Document text
Steven Maresca 05:14
You’ve convinced me. Let’s try for that one. I think we have to roll the dice now. What do you think Suzanne?
Suzanne Pare 05:20
I would go with the threat hunting.
Steven Maresca 05:22
Oh, we rolled a nine out of one to 20. So we’ve failed. That means our attempt to do threat hunting did not succeed.
Matt Fusaro 05:22
Let’s do it.
Jason Pufahl 05:36
Actually, you chose threat hunting, which got a plus three multiplier. So you in fact, got a 12. So you had success because you had good documented procedures and you’re really adept at that sort of that technical capability.
Matt Fusaro 05:52
See, we’re awesome.
Steven Maresca 05:53
Wow. Good for us. Success.
Jason Pufahl 05:55
Good for you for writing things down. Alright, so I’m gonna reveal a card then, and let’s see what we’ve learned.

What you will do
1. In the records, copy out the lines verbatim, beginning with the line containing "VENTES FLASH CELIO" and continuing through the line containing "ENFILADES À PRIX CASSÉS".
2. Write the next part of the conversation about rolling for threat hunting, picking up after its final line.

Given data
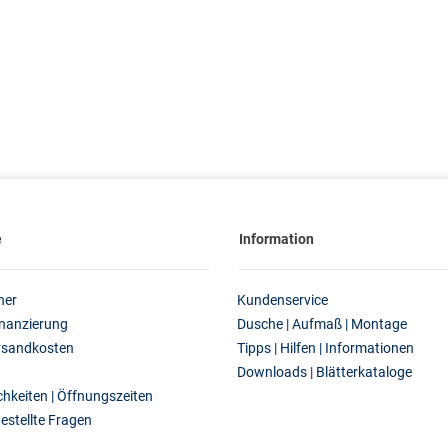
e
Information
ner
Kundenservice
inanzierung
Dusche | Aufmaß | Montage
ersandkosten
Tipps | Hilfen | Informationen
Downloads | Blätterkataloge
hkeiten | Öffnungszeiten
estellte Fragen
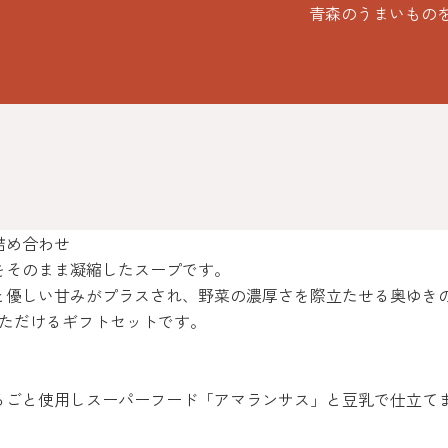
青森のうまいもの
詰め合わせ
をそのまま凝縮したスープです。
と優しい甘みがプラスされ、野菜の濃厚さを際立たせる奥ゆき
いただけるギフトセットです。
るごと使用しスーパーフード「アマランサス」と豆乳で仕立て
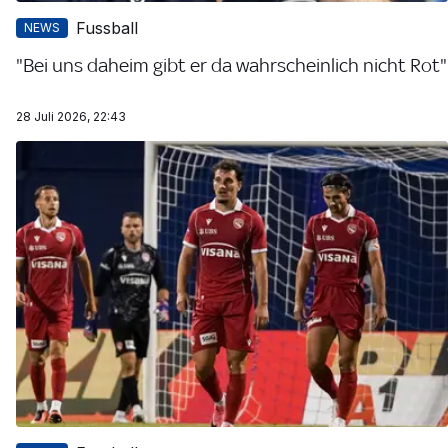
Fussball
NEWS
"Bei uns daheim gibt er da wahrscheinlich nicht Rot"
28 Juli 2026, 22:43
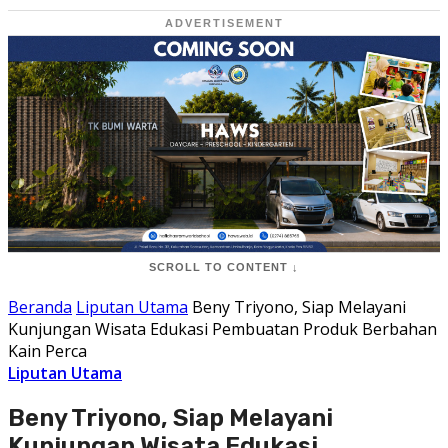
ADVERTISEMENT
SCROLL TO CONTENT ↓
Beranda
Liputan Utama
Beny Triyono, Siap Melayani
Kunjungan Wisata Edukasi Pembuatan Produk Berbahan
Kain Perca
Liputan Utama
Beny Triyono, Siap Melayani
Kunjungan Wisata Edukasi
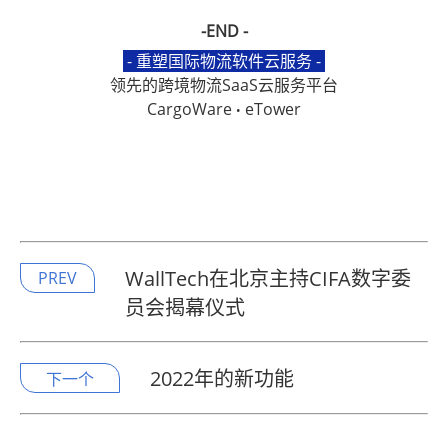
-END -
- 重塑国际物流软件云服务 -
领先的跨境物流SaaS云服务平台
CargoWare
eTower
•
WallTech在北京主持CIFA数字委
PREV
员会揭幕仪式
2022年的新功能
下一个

...

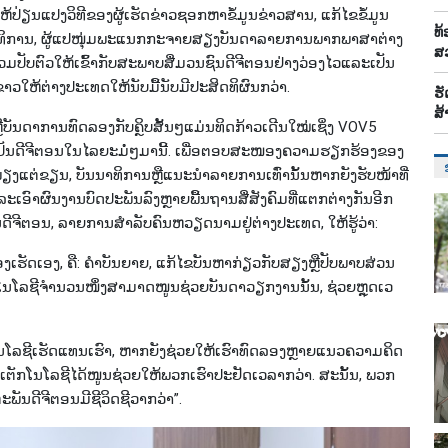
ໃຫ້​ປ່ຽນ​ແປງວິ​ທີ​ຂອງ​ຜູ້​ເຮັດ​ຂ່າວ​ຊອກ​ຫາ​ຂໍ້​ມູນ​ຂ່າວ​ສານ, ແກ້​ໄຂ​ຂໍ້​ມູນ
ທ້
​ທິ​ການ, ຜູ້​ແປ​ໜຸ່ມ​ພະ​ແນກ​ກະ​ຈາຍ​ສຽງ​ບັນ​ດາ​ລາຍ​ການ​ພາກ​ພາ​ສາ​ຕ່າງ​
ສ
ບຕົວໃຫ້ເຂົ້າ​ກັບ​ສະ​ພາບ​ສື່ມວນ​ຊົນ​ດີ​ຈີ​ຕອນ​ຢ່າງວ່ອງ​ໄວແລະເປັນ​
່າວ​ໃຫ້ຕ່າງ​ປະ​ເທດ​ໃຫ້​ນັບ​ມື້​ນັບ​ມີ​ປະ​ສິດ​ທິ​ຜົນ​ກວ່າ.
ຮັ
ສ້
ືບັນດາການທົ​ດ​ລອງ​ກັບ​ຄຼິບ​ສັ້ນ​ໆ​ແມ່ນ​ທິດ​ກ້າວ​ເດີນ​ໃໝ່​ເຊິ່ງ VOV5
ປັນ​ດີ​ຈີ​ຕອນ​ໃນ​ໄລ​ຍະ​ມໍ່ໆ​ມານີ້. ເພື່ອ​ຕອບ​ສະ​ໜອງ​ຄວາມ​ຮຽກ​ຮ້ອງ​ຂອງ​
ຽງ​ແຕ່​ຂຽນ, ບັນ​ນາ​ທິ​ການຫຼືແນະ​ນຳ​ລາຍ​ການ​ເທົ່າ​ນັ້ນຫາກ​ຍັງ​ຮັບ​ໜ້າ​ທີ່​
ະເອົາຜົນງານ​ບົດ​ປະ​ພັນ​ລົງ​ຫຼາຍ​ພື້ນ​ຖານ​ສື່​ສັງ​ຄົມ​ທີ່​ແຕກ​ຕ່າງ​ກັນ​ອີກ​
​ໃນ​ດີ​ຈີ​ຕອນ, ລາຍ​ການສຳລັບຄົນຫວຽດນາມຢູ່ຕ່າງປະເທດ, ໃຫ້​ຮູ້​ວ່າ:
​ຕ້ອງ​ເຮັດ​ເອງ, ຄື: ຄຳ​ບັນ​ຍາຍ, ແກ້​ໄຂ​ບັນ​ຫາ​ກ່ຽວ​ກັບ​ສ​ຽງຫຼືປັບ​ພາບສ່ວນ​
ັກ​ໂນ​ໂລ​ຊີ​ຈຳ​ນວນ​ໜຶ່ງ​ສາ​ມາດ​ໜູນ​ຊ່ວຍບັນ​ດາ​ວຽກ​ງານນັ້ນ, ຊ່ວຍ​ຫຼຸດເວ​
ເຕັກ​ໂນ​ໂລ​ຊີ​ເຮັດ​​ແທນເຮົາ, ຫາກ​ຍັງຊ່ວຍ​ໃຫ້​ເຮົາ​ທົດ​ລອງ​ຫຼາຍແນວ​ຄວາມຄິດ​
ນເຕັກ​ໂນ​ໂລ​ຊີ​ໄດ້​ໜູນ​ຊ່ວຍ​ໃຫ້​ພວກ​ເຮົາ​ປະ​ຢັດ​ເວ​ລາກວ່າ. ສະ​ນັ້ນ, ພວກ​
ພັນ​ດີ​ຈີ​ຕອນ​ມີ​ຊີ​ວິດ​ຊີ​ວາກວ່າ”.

...

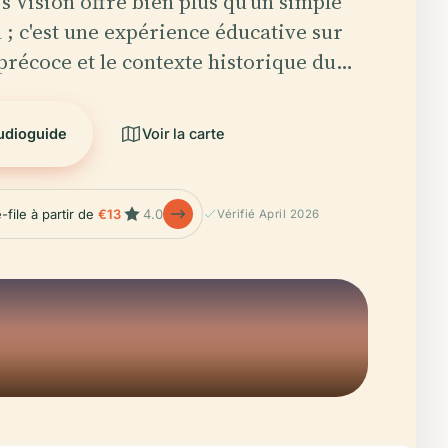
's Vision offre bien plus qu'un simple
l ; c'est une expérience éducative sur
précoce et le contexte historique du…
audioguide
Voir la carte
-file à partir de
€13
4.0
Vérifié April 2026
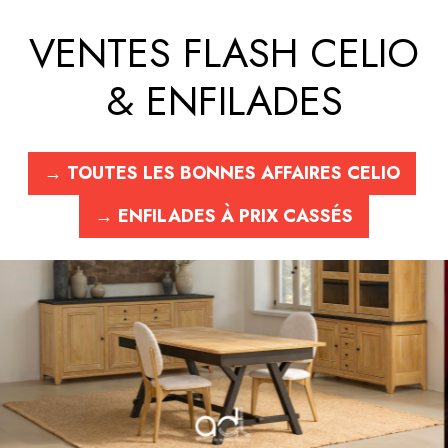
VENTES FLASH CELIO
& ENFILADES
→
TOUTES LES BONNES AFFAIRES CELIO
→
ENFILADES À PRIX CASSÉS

Answers
1.
VENTES FLASH CELIO
& ENFILADES
→
TOUTES LES BONNES AFFAIRES CELIO
→
ENFILADES À PRIX CASSÉS

2.
Matt Fusaro 06:03
Alright, this is the initial compromise.
Jason Pufahl 06:07
So the initial, somebody brought their own device. So because it’s higher ed, and we’re and it’s an incredibly permissive environment, we won’t blame it on faculty, right? It could be anybody, but somebody came in with their own exploited device, it appears. They’re suggesting that maybe you turn to the Firewall or Network Threat Hunting, which I think actually gave you the clarity you needed to find this initially. So now you know that somebody brought an exploited device in.
Steven Maresca 06:36
So that can mean a lot of different things as the next step, I suppose. What do we do next? If it’s an exploited device, I want to know what it touched. So I think returning perhaps to what Matt suggested before; Log Analysis?
Matt Fusaro 06:52
Yeah, I think so we can do that. Or we can look at the endpoint itself, right.
Steven Maresca 06:58
I suppose we know what it is by now, yeah.
Suzanne Pare 07:01
What about the User and Entity Behavior and Analytics? Should we not be considering that?
Matt Fusaro 07:09
Yeah, we probably want to look at that too. Because we wanna know what users were there, right, just because we, because we have just the device right?
Steven Maresca 07:18
I think so.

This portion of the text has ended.